Re: help with statistics library



Richard Weeks <rweeks@xxxxxxxxxx> wrote:
http://members.shaw.ca/bystander/statsource.html

My first impression after a short look is that it looks rather
well-written and I so simply start with nit-picking:

1) Your always using an int for the sizes of the arrays you pass
to the functions. But since there is a size_t type introduced
for exactly this purpose why not use that? The same holds for
the loop variables used to iterate over arrays.

2) a_mean() could easily rewritten as

double a_mean(double *datalist, size_t listsize) {
return sum(datalist, listsize) / list_size;
}

A rule I learn to appreciate more and more is "Don't repeat
yourself" and by having the same code in a_mean() and sum()
that rule is violated.

3) The DBL_ISEQUAL macro defined in the header file looks fishy. You
define it as

#define DBL_ISEQUAL(a,b) ((-DBL_EPSILON)<((a)-(b))&&((a)-(b))<(DBL_EPSILON))

DBL_EPSILON is the minimum x so that 1.0 + x != 1.0, so your macro
will work for a and b having a similar order of magnitude to 1, but
if DBL_EPSILON is e.g. 1e-9 and 'a' is e.g 1.0e-23 and 'b' 1.1e-23
it will falsely flag them as equal even though 'a' and 'b' differ
by 10% and they probably shouldn't be treated as being equal. I
guess you need to scale DBL_EPSILON to match the values of 'a' and
'b'.

★ ★ ★

*Task directions*: In the forum reply on the statistics library, which type does the reviewer recommend for array sizes in place of int?

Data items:
★ ★ ★

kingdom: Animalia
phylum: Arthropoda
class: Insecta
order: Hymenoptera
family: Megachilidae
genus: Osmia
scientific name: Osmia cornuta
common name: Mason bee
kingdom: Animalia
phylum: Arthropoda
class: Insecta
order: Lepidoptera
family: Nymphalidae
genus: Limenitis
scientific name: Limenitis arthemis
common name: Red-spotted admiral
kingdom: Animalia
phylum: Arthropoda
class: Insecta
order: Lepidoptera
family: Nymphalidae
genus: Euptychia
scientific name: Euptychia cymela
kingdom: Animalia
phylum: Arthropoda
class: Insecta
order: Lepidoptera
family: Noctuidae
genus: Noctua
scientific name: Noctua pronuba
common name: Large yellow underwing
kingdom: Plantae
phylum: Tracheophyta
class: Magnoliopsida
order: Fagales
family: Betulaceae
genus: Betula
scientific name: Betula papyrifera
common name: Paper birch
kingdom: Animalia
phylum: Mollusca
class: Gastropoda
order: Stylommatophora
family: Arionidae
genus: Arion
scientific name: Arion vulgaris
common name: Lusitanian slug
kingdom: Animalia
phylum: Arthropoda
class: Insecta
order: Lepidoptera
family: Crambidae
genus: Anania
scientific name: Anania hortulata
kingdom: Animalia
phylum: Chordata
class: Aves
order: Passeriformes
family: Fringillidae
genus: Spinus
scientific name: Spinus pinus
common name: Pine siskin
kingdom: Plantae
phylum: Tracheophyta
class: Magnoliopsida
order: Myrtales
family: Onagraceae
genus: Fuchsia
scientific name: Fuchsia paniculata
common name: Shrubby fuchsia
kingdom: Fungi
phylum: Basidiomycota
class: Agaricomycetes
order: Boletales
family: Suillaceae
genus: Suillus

★ ★ ★

*Output of the task*: The size_t type.